Exercise objective ::
Starting with the line that contains "euros + a book in" and stopping after the line that contains "of 26 euros.", copy the entries below exactly. Include nothing else.

Dataset records ::
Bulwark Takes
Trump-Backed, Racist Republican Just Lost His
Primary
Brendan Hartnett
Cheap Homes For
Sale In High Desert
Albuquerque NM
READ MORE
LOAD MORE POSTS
...
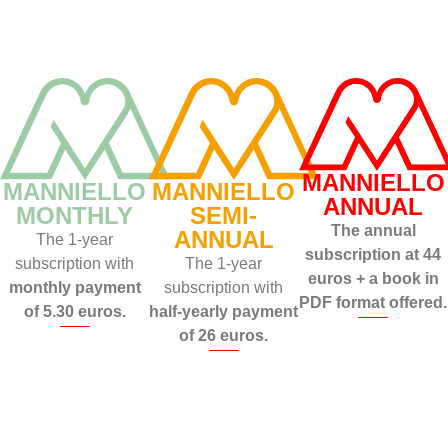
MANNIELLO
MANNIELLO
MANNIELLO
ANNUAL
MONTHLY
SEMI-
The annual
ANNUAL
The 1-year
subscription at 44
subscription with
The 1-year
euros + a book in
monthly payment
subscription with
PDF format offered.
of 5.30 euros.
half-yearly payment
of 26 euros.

The completed task ::
euros + a book in
monthly payment
subscription with
PDF format offered.
of 5.30 euros.
half-yearly payment
of 26 euros.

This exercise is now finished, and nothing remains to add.